The funeral director came by again today to drop off the death certificate and some little card that tells what date the cremation took place. I want to burn them both. But I'll keep them in the special box my brother made for all things Carina related because every little piece I have of her life, good and bad, is so precious. Have you ever played the "if there was a fire what's the one thing I would grab after everyone got out safely" game? Over the years my answer has changed. Today I would grab the box. I don't think I'll change my mind anymore. I need those memories. I don't ever want to forget what she looked like. What she smelled like. Her perfect feet. Her dark hair. I'm just not ready to let go.

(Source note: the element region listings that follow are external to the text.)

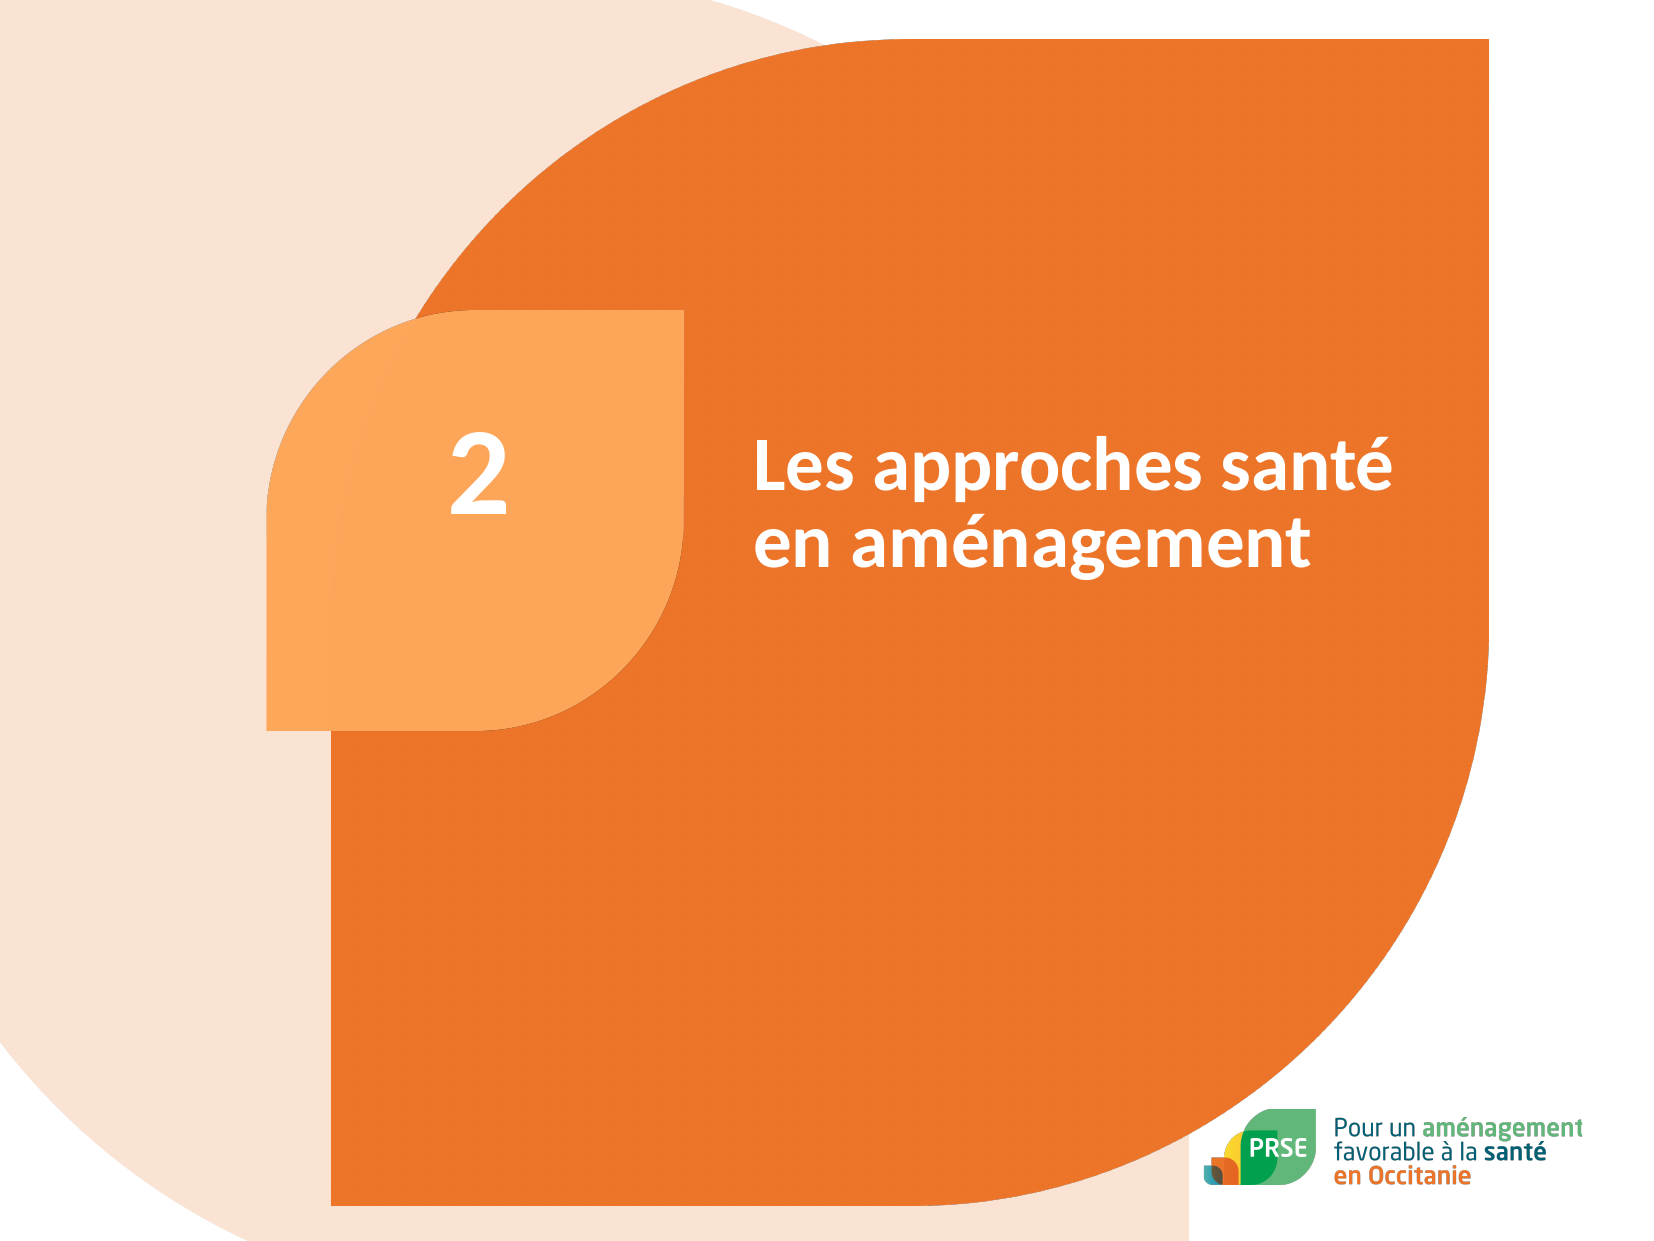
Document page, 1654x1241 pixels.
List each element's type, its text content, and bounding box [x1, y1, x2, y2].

text_box 2 [432, 413, 493, 614]
picture [0, 0, 1584, 1241]
text_box Les approches santé en aménagement [702, 425, 1425, 724]
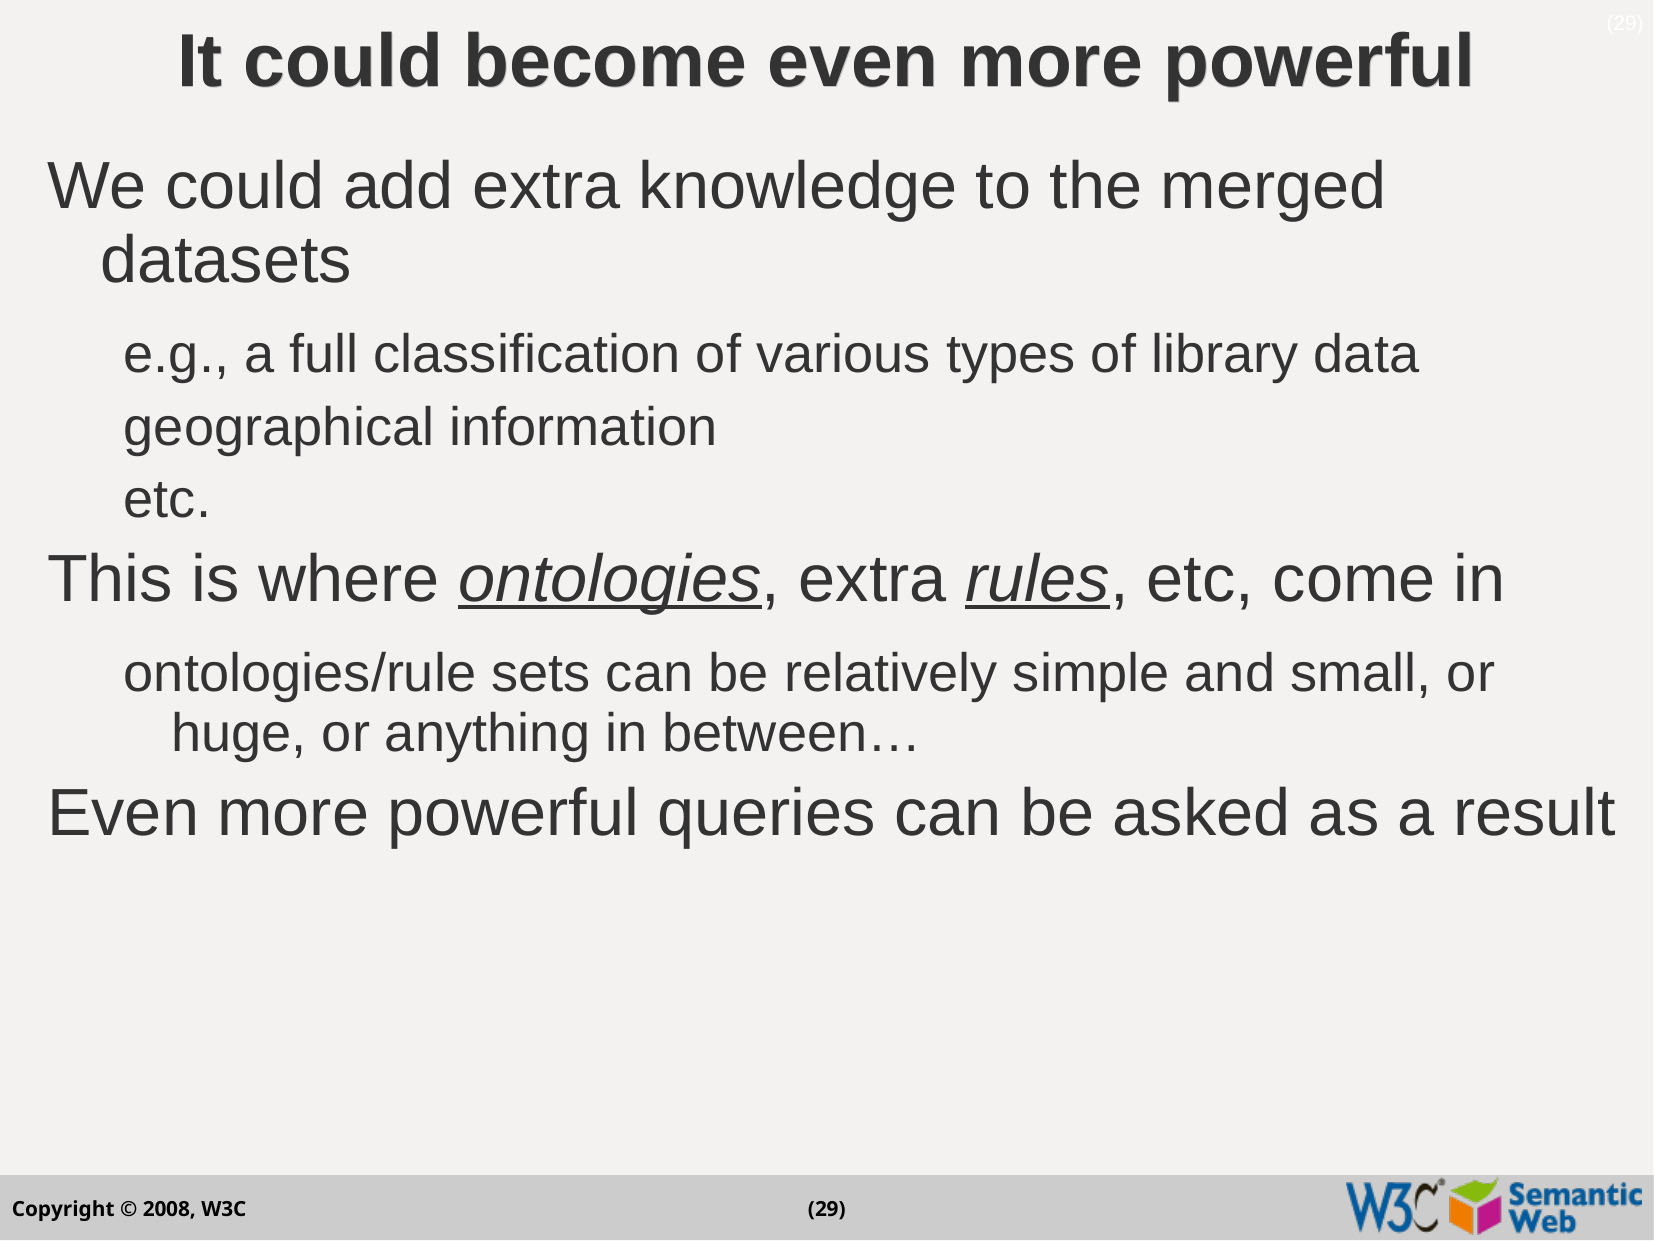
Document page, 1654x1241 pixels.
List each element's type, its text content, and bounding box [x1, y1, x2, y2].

title It could become even more powerful [0, 0, 1654, 119]
picture [1346, 1175, 1642, 1235]
list We could add extra knowledge to the merged datasets e.g., a full classification of various types of library data geographical information etc. This is where ontologies, extra rules, etc, come in ontologies/rule sets can be relatively simple and small, or huge, or anything in between… Even more powerful queries can be asked as a result [29, 147, 1624, 1134]
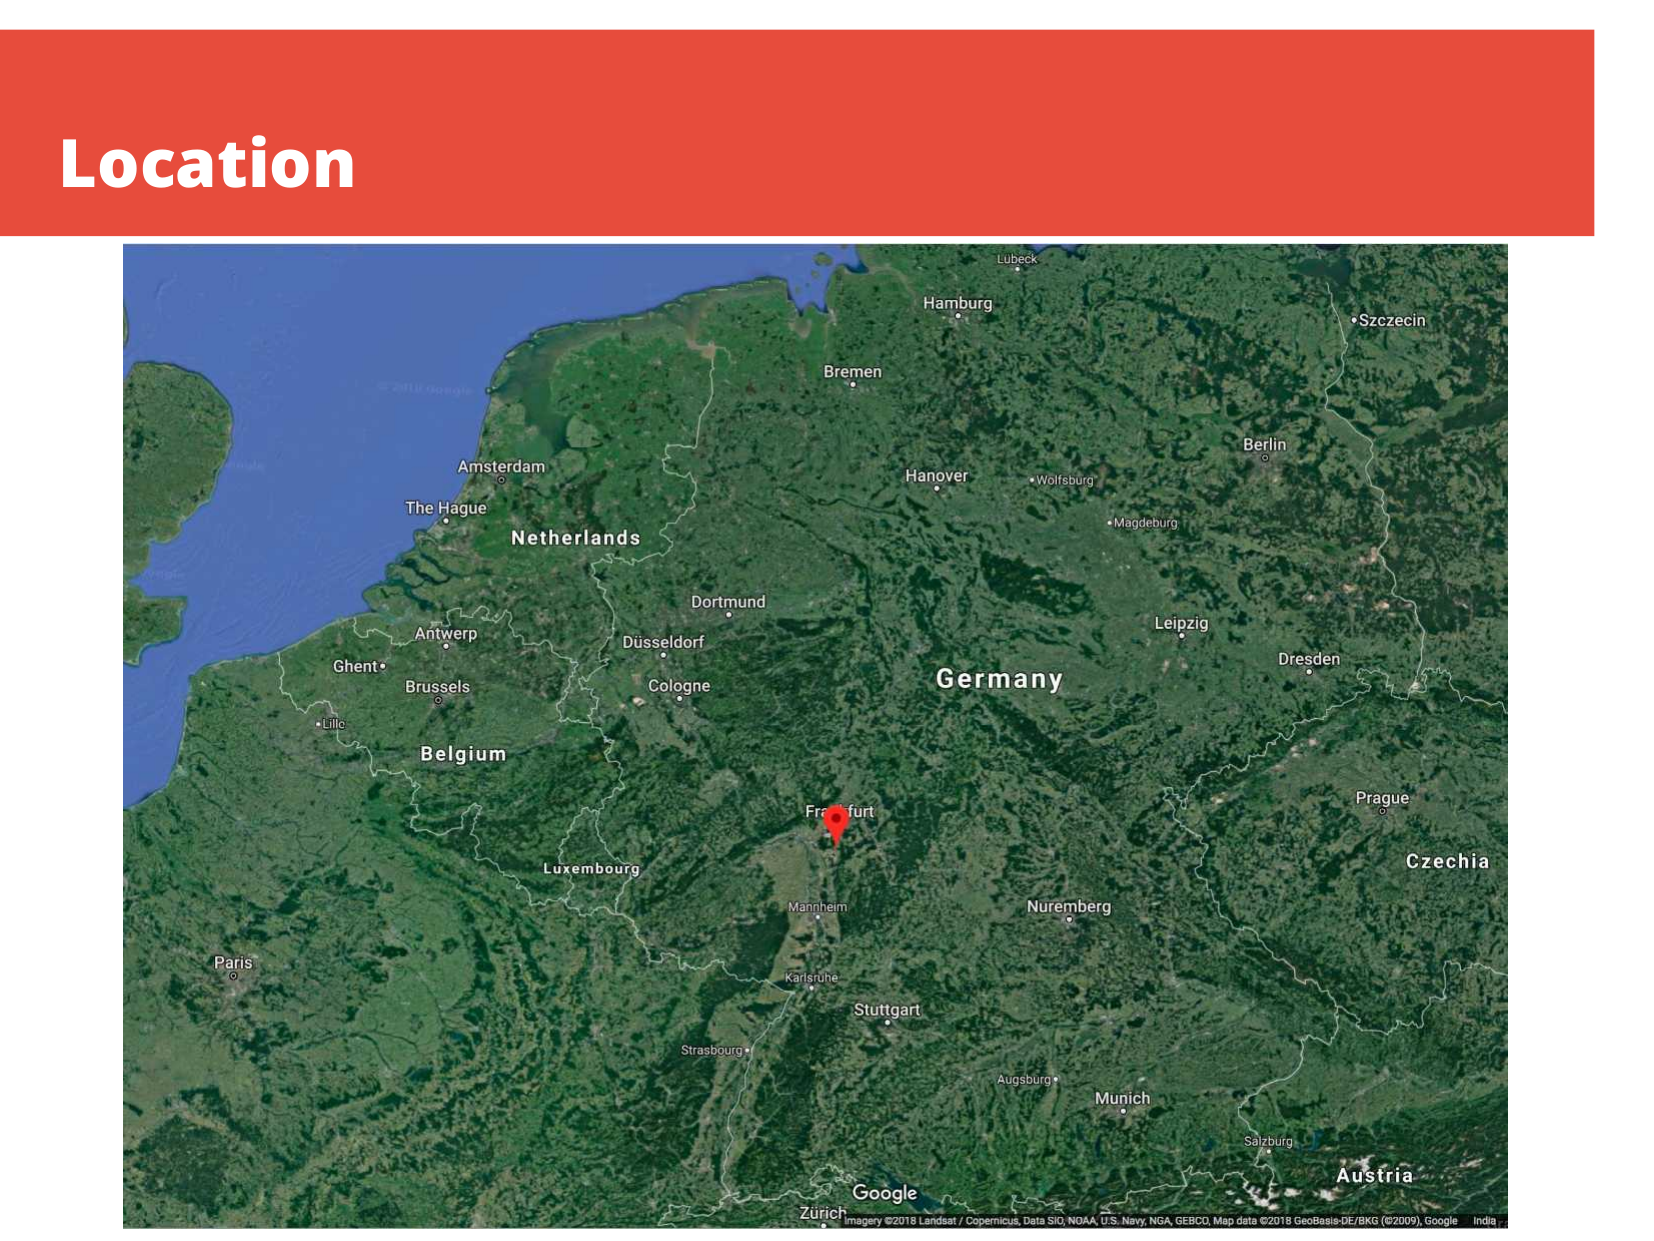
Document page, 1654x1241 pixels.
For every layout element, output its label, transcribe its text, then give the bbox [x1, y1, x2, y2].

picture [123, 243, 1508, 1229]
title Location [59, 59, 1595, 207]
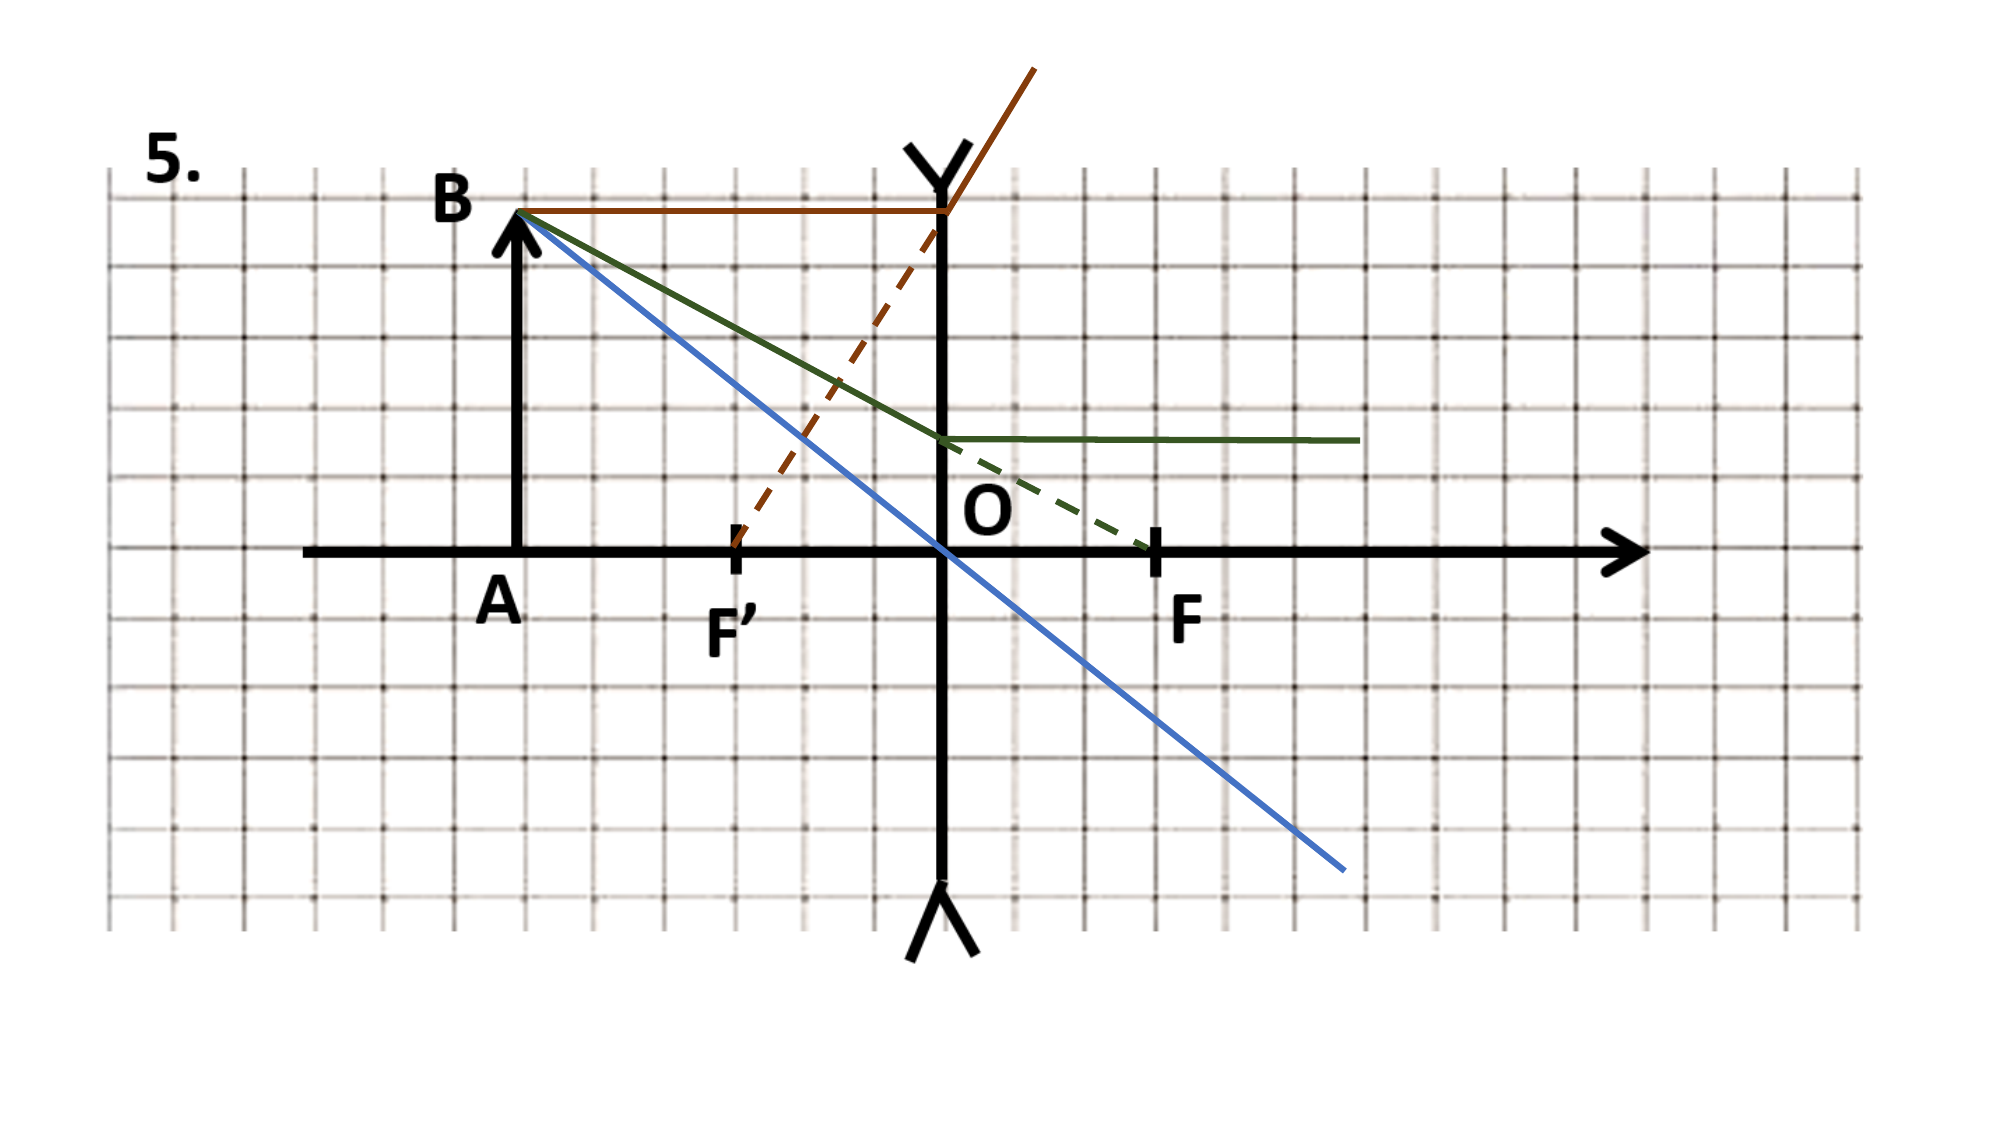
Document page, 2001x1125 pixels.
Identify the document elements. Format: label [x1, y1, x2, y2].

picture [101, 125, 1881, 969]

As a Christian, grief looks different. I think I've said that before. Tears look the same but they come from a heart of hope instead of a heart of fear. You can't be comforted from someone who hasn't been there. That's why you can always turn to Jesus. He has been overwhelmed by grief. He has felt the pain of loss; felt like all the air is sucked away. He has felt it all and He gets it. Seeing Jesus as someone who has felt sorrows just like us is a confirmation that tears don't mean "lack of faith." They are actually a companion to authentic faith. Hebrews 5:8 says, "Although He was God's Son, He learned obedience through what He suffered."
Obedience is a continual process. It takes work. Commitment. Faith. Tears are a byproduct. I'm thankful for the opportunity to be obedient. To share my faith. To have the tears. But I'm not ready to let go yet.